Using characters instead of tokens because token size can be changed, and characters are what humans actually care about. If they advertise a context window in tokens, I'll convert it to characters at the average rate of that tokenizer on representative human text.
Something "cheaty" doesn't count, it has to be, say, at least as smart as GPT-3 on similar inputs.
Nice time capsule of a market... A year ago GPT-4 was 8k or some ridiculous-expensive 32k that wasn't even that good. 76% in April 2023 is not a strong vote of confidence given "end of 2028" timeline. That probability means "speculative, far in the future, but maybe somebody will get it working".
Today I put my codebase into a 1 million context LLM on my Mac to ask it questions, write code, and use tools. You can just download them and run them on any Mac. It's not some heroic feat like "76% by end of 2028" makes it sound.
@IsaacKing Gemini 1.5.
“We’ve been able to significantly increase the amount of information our models can process — running up to 1 million tokens consistently, achieving the longest context window of any large-scale foundation model yet.”
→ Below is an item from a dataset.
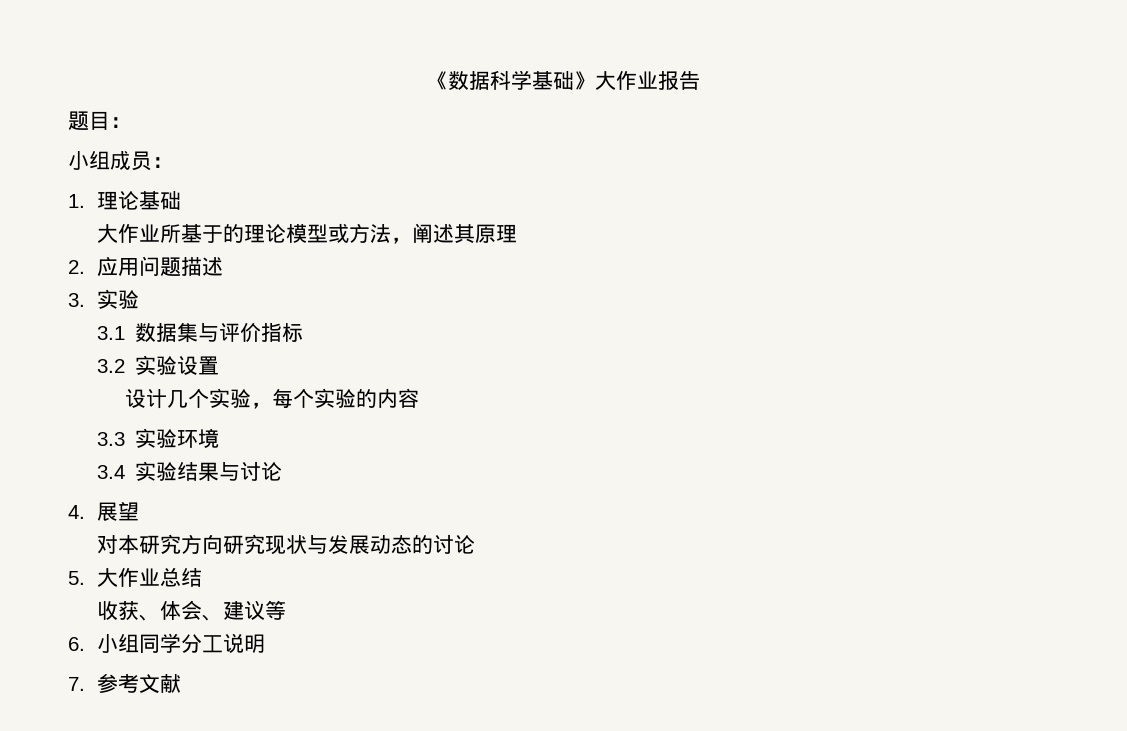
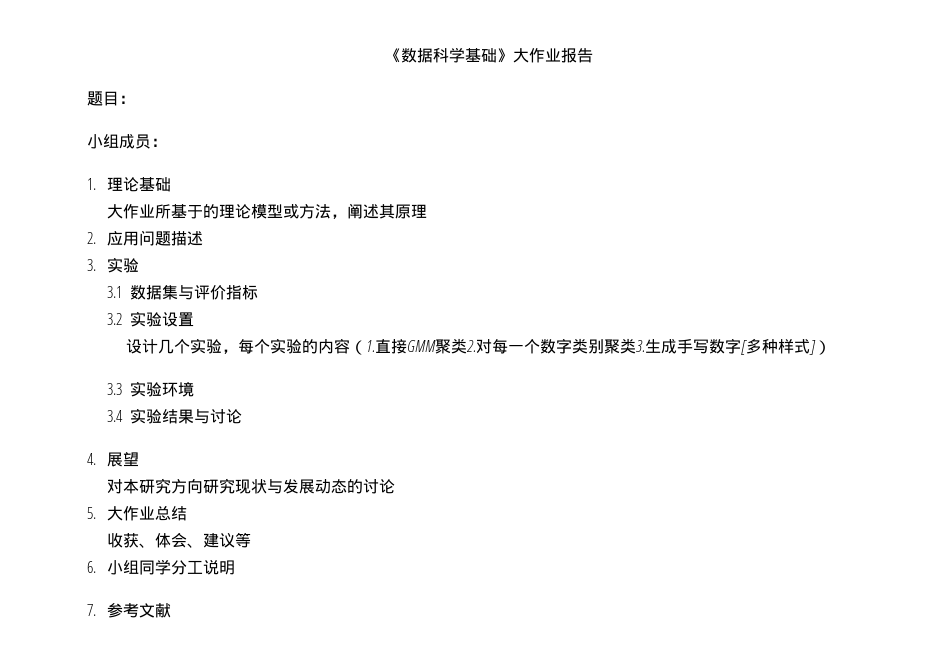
(420, 398) none -> [349,338,831,355] （1.直接GMM聚类2.对每一个数字类别聚类3.生成手写数字[多种样式]）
1 million tokens > 1 million characters.
https://blog.google/technology/ai/google-gemini-next-generation-model-february-2024/#sundar-note
Let's keep in mind that LLM's are not purely generative in nature and don't have to be based upon a GPT or any pre-determined architecture, they are merely a probability distribution over sequences of words. So as written, this question has a wide interpretation. I would almost advocate for narrowing down the definition further to make it more interesting.
@PatrickDelaney It should probably be "equivalent to GPT-3 on some benchmarks", otherwise a random tree search or markov chain would qualify. (Well, a "large" markov chain)
Maybe the "Evals" repo that was introduced with GPT-4 would be a good one? openai/evals: Evals is a framework for evaluating OpenAI models and an open-source registry of benchmarks. (github.com)
@IsaacKing would be much easier to use some kind of external knowledge/state store rather than a massive context window
@jonsimon No reason? How do you know that a-priori, do you know every industry? Do you know every possible architecture that might come out in 6 years? 1 million characters is 600 to 800 pages. I could imagine existing some odd esoteric application for that. If it was 100,000 or 1 million pages, increasingly less likely. But what about...government/intelligence summarization?
@IsaacKing I don't want to argue too harshly because this is all metaphors we're talking about but...humans do not have an unlimited context window analogous to an autoregressive GPT's context window...right? You would have to be able to, "remember," e.g. "tokenize," every conversation you ever had in detail, e.g. including every word to fulfill the condition, "*unlimited* context window." I think you might mean...humans can have a context window that stretches back selectively for years if not decades...something like that? To me, "unlimited," means just a massive billions or trillions of words long corpus including everything one ever heard, read, wrote or spoke. I hardly can remember what I did 10 minutes ago.